Pick up the passage on SQL Server latch and spinlock DMVs after its final sentence and keep writing it.

TEXT TO READ:
++++++++

This DMV has five columns.

  • wait_type
  • waiting_tasks_count
  • wait_time_ms
  • max_wait_time_ms
  • signal_wait_time_ms

The first three were described earlier. max_wait_time_ms shows the largest wait time for a single wait since the DMV was cleared. signal_wait_time_ms is less relevant for latches, although it does get used if threads hit spinlock barriers.

sys.dm_os_latch_stats

This DMV has four columns.

  • latch_class
  • waiting_requests_count
  • wait_time_ms
  • max_wait_time_ms

These columns have all been described earlier.

sys.dm_os_spinlock_stats

This DMV has six columns.

  • name
  • collisions
  • spins
  • spins_per_collision
  • sleep_time
  • backoffs

A collision is recorded when a spinlock tries to acquire a resource but finds it unavailable. As a result, the spinlock starts spinning. This increases the spins but the collision has already been recorded. Usefully, this DMV also provides a spins_per_collision column, saving the user from doing the calculation.

I’m sure you can imagine that the number of spins is potentially quite large. Let’s just say that it’s a good thing that this column is a bigint type, which handles numbers up to 19 digits long. I don’t think the correct technical term is actually “gazillions,” but it feels right when you take a look at this DMV on busy systems that have been up for a while.

The sleep_time and backoffs columns simply report the amount of time that has been spent sleeping on spinlocks, and the number of backoffs.

++++++++

GIVEN MATERIAL:
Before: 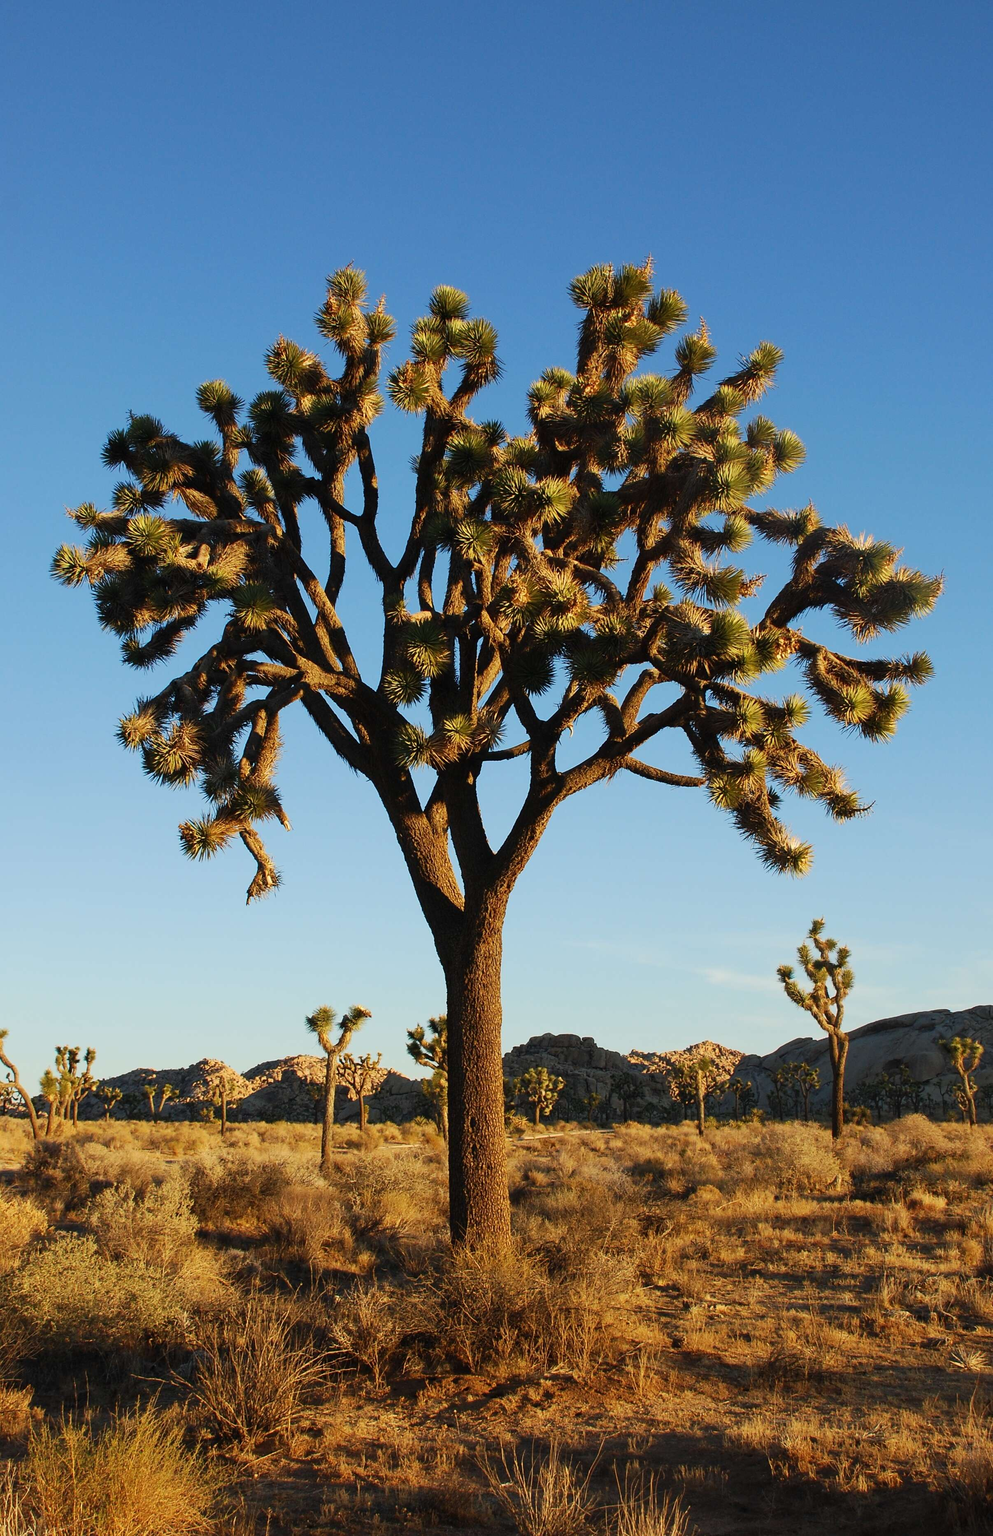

++++++++

RESULT OF THIS TASK:
Performance Monitor

Performance Monitor provides several useful counters to keep an eye on. Figure 7-19 shows a typical screenshot containing the list of counters in the SQLServer:Latches category for a machine.

Table 7-2 describes these counters.

TABLE 7-2: Useful Performance Monitor Counters

COUNTER DESCRIPTION
Average Latch Wait Time (ms) Average latch wait time (in milliseconds) for latch requests that had to wait
Latch Waits/sec Number of latch requests that could not be granted immediately and had to wait before being granted
Number of SuperLatches Number of latches that are currently SuperLatches
SuperLatch Demotions/sec Number of SuperLatches that have been demoted to regular latches
SuperLatch Promotions/sec Number of latches that have been promoted to SuperLatches
Total Latch Wait Time (ms) Total latch wait time (in milliseconds) for latch requests that had to wait in the last second

These performance counter values are also available using the DMV sys.dm_os_performance_counters (see Figure 7-20) (code file Ch7Monitoring.sql):

SELECT *
FROM sys.dm_os_performance_counters
WHERE object_name LIKE '%Latches%';

Note that although the object_name field appears to end in the string ’Latches’, this field is actually stored as nchar(256), rather than nvarchar(256), so there is a large amount of whitespace at the end, and that last % is needed.

Extended Events

Chapter 13 is dedicated to the topic of extended events, so this section simply explains which extended events are available for latches and spinlocks. If you open the New Session Wizard for Extended Events from SQL Server 2012 Management Studio, you will reach a screen from which you select the events you wish to capture. After reaching this, first scroll the Event library section to reveal the Channel drop-down box. Then, as shown in Figure 7-21, check Debug, which is unchecked by default.

Now you can search for spinlock and latch to find a list of extended events related to these areas, as described in Table 7-3.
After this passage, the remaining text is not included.